I have a carved, semi-rectangular wooden bowl that was used by
Indians of the US and Canadian Northwest. It was used to mix salmon
with fat..[bear grease/other fat] before eating.
I can really understand that after some cold, rainy, dark days
in that area...and that was **Summertime**!!!
yy
C. Loon wrote:
>
> > The animals hunted by the Cree (found around Hudsons Bay) included moose,
> > bear, ducks, geese and many other kinds of seabirds, all very high in
> > fat. Moose was the preferred meat for pemmican because of its high fat
> > level.
>
> What % of fat do you consider as high fat? Moose is a rather lean meat,
> especially in comparison to bear or beaver or muskrat. I will venture a
> guess and say that moose was used most often for pemmican because:
> 1. it dries well in long, easy to hang strips
> 2. it is hunted in the fall, just as the food supply is getting short.
>
> I do, however, see a lot of what you call "a hunter's taste for fatty
> meat". The Elders I know have a particular fondness for pure bear grease -
> I've seen them eat it as a treat.
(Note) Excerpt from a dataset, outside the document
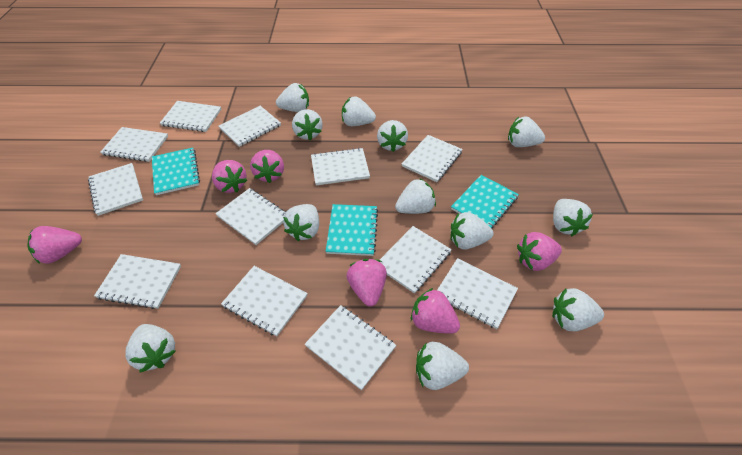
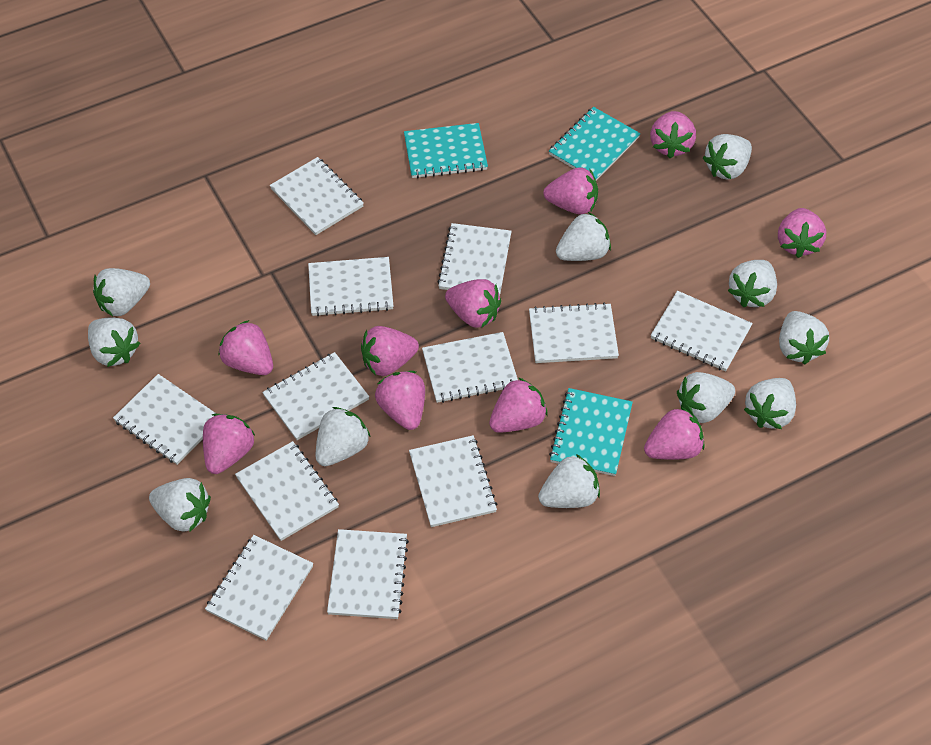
pink strawberry: 6 -> 10
white strawberry: 12 -> 11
Most younger Cree (read: not raised in
> the bush) find the taste of bear and beaver unpleasant.
>
> > Trying to generalize about fat consumption based on a few populations of
> > HGs who have been driven into undesirable areas by civilization in not a
> > good way to how man fitted into his place with the rest of the
> > Pleistocene mega-fauna.
>
> Ray, are you including the Hudson Bay Cree as HGs who have been driven
> into an "undesirable" area by civilization?